Bilingual Patient Access Specialist - Remote
Genae
Bilingual Patient Access Specialist - Remote
Orlando, United States of America | Full time | Home-based | R1544879
Bilingual Patient Access Specialist
Position Summary
The Bilingual Patient Access Specialist serves as the primary point of contact for patients, healthcare providers, and field representatives within a Patient Support Services (PSS) program. This role is responsible for facilitating patient access to therapy by conducting benefit investigations, verifying insurance eligibility, supporting prior authorizations and appeals, and assisting with copay and patient assistance programs. Bilingual Patient Access Specialist support patients throughout their treatment journey while ensuring a high level of service, compliance, and coordination across stakeholders.
Job Responsibilities
- Bilingual Spanish- ability to easily communicate with patients in Spanish regarding the program services
- Serve as the primary point of contact for patients, providers, and stakeholders
- Conduct inbound and outbound calls to support program services
- Perform insurance benefit investigations and verify coverage
- Support prior authorizations and appeals processes
- Assist with copay and patient assistance program enrollment
- Provide ongoing patient support and adherence coordination
- Document all interactions accurately and timely
- Deliver high-quality customer service across communication channels
- Collaborate with field representatives and internal teams
- Manage patient caseloads with timely follow-up
- Ensure compliance with HIPAA and regulatory requirements
- Identify and report adverse events and product complaints
- Troubleshoot issues and escalate as needed
- Maintain knowledge of program policies and processes
- Support onboarding and training of new employees
- Meet quality standards and KPIs
- Perform additional duties as assigned
Schedule
- Available for an 8-hour shift between 8:00 AM 8:00 PM EST
- Ability to work varying shifts, including evenings as needed
- Remote role requiring a compliant home workspace
Required Qualifications
- Bilingual- Spanish speaker
- High School Diploma or equivalent
- 35+ years of experience in medical billing, reimbursement, or insurance verification
- Robust understanding of payer coverage and reimbursement (medical and pharmacy)

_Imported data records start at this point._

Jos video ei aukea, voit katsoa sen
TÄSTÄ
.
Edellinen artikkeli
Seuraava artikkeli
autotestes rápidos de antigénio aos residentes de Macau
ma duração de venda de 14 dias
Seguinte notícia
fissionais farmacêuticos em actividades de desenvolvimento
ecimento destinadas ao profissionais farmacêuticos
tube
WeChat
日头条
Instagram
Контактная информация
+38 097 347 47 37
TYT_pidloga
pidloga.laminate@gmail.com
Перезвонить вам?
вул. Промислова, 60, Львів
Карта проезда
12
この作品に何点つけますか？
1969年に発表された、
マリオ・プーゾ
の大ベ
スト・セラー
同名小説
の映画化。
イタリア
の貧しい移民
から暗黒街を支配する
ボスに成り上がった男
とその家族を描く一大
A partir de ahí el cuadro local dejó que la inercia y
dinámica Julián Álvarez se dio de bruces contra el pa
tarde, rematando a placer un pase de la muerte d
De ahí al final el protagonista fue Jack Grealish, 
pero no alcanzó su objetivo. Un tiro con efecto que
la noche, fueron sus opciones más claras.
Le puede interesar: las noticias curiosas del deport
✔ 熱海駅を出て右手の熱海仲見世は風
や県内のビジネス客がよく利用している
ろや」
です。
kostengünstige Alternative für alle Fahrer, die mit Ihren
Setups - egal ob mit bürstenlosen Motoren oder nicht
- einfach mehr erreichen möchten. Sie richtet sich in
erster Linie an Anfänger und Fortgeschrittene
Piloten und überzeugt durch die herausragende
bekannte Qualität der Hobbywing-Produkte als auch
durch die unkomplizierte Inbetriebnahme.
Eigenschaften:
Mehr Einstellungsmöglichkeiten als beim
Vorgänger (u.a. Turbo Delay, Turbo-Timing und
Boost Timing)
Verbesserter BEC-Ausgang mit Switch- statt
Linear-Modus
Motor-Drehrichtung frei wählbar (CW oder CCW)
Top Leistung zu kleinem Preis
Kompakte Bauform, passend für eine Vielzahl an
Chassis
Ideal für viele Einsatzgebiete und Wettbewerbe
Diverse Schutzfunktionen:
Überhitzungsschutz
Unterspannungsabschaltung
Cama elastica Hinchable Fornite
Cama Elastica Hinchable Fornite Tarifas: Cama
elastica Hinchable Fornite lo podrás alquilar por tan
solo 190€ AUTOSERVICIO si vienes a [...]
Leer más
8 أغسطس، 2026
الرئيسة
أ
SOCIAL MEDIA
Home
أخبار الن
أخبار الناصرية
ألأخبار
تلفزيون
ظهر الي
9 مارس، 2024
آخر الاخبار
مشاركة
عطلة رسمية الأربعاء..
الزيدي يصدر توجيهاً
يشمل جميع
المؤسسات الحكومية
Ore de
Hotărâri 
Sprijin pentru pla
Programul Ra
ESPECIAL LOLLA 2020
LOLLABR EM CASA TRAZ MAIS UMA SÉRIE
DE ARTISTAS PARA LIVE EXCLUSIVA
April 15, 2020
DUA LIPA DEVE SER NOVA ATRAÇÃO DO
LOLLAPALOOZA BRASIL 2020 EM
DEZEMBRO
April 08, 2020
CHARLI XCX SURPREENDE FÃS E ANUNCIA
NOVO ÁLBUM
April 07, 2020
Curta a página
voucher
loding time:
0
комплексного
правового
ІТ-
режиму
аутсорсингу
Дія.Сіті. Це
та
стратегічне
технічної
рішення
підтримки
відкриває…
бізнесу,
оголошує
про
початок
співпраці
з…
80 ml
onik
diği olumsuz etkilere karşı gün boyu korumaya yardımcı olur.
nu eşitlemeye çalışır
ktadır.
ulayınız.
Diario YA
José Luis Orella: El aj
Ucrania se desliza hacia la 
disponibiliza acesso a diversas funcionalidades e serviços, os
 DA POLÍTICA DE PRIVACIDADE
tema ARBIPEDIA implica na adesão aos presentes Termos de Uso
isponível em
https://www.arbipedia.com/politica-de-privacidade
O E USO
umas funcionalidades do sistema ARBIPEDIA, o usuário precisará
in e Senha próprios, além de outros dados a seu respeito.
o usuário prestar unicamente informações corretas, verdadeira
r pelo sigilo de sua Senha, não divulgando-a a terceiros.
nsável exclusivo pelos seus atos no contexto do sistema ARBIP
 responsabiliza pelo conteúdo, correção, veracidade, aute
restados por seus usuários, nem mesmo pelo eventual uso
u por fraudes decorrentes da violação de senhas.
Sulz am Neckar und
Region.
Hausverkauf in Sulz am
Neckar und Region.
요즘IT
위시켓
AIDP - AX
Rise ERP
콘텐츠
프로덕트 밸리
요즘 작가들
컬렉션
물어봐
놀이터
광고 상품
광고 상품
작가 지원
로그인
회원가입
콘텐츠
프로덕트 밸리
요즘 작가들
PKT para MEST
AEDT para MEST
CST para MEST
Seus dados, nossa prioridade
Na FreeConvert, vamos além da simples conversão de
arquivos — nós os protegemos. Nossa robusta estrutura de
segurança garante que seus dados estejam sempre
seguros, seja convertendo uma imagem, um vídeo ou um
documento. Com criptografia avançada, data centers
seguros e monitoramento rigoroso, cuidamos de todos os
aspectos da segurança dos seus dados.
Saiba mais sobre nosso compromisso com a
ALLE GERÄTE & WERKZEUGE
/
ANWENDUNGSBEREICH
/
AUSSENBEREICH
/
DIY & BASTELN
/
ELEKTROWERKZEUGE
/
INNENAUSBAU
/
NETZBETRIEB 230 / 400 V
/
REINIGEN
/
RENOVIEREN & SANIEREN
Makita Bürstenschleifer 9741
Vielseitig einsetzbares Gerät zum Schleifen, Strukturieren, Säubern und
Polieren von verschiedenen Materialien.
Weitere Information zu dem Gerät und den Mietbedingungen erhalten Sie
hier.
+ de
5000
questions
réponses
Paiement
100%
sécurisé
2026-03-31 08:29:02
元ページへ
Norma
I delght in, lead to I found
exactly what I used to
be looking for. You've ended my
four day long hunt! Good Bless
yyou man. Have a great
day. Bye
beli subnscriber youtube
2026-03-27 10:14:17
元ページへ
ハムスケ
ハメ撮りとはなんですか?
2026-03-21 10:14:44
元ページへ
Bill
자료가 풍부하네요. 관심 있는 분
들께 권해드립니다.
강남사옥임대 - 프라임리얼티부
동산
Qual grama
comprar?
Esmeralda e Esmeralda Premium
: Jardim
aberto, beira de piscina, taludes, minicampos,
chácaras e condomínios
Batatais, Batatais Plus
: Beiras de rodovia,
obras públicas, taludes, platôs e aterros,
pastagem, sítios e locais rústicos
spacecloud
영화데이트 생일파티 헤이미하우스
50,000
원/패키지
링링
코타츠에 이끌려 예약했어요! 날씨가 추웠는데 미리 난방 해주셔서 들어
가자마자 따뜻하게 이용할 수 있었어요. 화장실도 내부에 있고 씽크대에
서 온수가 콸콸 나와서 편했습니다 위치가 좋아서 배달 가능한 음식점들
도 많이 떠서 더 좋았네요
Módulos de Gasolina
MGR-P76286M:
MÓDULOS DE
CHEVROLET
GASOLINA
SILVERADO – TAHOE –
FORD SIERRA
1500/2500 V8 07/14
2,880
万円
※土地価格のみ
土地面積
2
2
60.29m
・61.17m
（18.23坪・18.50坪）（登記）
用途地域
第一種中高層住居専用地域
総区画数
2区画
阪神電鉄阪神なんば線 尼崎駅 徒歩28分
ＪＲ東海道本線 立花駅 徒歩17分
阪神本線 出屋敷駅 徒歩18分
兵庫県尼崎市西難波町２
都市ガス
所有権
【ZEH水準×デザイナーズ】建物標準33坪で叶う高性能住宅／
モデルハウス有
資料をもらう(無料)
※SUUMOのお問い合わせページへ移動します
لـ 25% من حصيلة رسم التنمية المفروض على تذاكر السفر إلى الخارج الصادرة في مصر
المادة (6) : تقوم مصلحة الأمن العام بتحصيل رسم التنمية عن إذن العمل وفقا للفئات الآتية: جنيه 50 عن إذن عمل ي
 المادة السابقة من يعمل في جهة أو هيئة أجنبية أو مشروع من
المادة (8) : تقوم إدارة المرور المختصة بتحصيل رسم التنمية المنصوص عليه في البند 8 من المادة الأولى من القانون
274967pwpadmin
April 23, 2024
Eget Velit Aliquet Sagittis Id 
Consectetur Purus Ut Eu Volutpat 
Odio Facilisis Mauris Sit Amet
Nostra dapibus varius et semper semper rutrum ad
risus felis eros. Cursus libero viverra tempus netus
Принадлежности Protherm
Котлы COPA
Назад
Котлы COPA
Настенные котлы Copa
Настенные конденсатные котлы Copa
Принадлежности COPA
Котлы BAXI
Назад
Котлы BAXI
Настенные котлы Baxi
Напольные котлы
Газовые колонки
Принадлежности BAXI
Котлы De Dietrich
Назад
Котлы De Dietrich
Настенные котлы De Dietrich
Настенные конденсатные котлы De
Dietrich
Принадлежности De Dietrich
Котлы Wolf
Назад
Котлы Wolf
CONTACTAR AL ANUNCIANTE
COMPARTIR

- Experience in a contact center or patient support environment
- Proficiency with Microsoft Office and CRM systems
- Strong written and verbal communication skills
- High attention to detail and multitasking ability
- Ability to work independently in a virtual environment
- Problem-solving and solution-oriented mindset
- Knowledge of HIPAA and data privacy requirements
- Must reside in the country where the role is posted
Preferred Qualifications
- Associate or Bachelor's degree
- Experience in a Patient Support Services (Hub) environment with focus on rare diseases
- Healthcare or pharmaceutical customer service experience
This role is posted under a market-aligned title to better reflect the scope and candidate profile. The internal title for this position is Care Manager within PASS.